DO NOT LOWER THE PRESSURE - if you carbonate at 12 - 15 psi, leave it there to fill bottles. The long line will slow down the beer enough to reduce foam.

I've found that doing this gives me nicely carbonated bottled beer with minimal foam. You will still have some foam, but not nearly as much. The amount of foam is about the same as what you would get at the top of a pint glass. I know this because I did a "test pour" by filling a pint glass from the beer gun.
 
I would get 25-30 ft. It seems ridiculous, but try it for yourself. The really long line will make filling a little slower, but will greatly increase the quality of the bottled beer. Just coil it up and zip tie it.

The keys to this are:

DO NOT PURGE KEG - leave it at whatever your serving/carbonation pressure is.

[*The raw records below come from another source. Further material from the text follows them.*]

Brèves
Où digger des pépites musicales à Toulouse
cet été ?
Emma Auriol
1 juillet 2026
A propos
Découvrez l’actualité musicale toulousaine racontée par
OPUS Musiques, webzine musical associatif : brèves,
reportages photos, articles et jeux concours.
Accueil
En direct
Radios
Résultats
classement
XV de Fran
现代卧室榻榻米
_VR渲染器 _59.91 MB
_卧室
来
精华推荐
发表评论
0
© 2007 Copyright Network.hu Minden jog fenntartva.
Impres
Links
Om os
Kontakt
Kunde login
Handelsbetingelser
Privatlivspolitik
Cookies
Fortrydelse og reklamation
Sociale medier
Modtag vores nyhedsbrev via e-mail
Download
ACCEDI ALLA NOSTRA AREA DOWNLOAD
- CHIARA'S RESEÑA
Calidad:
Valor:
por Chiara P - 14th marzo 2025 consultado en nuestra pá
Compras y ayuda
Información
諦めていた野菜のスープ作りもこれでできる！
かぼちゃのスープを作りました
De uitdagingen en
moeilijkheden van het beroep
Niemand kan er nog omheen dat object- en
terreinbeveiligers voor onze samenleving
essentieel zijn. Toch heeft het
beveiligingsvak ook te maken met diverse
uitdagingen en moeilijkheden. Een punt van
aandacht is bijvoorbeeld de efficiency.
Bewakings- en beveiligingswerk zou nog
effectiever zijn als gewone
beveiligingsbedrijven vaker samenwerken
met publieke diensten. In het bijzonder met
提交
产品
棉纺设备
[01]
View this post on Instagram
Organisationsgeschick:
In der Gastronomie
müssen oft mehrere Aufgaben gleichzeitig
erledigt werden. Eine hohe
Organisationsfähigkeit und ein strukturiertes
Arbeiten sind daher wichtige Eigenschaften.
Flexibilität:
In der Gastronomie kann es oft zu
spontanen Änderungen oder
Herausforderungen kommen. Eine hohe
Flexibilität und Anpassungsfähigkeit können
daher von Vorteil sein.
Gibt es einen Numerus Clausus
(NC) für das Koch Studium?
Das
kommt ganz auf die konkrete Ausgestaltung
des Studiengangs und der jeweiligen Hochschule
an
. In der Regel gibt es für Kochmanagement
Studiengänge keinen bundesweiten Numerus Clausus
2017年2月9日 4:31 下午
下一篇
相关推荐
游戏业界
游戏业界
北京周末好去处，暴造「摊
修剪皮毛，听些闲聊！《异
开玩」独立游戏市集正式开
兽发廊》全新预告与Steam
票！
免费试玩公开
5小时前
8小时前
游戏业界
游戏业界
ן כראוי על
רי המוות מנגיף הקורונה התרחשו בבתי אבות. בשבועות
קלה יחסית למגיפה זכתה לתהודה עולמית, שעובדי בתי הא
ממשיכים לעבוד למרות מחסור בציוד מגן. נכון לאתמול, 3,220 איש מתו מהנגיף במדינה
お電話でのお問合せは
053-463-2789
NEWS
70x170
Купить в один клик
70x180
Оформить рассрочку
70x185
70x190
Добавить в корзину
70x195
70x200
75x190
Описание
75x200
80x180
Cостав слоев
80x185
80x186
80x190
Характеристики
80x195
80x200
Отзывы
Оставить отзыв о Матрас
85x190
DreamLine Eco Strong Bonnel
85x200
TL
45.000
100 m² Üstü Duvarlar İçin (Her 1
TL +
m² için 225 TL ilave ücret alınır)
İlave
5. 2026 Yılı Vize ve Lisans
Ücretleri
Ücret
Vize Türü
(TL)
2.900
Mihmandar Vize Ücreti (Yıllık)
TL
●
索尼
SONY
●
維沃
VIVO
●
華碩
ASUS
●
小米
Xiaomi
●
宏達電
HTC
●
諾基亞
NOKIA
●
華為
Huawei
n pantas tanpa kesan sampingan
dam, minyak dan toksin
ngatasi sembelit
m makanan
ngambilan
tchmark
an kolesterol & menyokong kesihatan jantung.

DO NOT LOWER THE PRESSURE - if you carbonate at 12 - 15 psi, leave it there to fill bottles. The long line will slow down the beer enough to reduce foam.

I've found that doing this gives me nicely carbonated bottled beer with minimal foam. You will still have some foam, but not nearly as much. The amount of foam is about the same as what you would get at the top of a pint glass. I know this because I did a "test pour" by filling a pint glass from the beer gun.

THANKS! I bought 30 feet of hose for the beer gun, kept the bottling pressure at carbonation pressure (this batch was IPA) and no issues bottling like there would have been with the 10 feet that come in the kit. I've only had two bottles (starting with the last again) and they are great. Next one, I'll have to try from the first bottled, but now I think as long as I have the carbing pressure right, the bottling will be spot on.
 
THANKS! I bought 30 feet of hose for the beer gun, kept the bottling pressure at carbonation pressure (this batch was IPA) and no issues bottling like there would have been with the 10 feet that come in the kit. I've only had two bottles (starting with the last again) and they are great. Next one, I'll have to try from the first bottled, but now I think as long as I have the carbing pressure right, the bottling will be spot on.

Awesome! Glad to hear it's working out for you.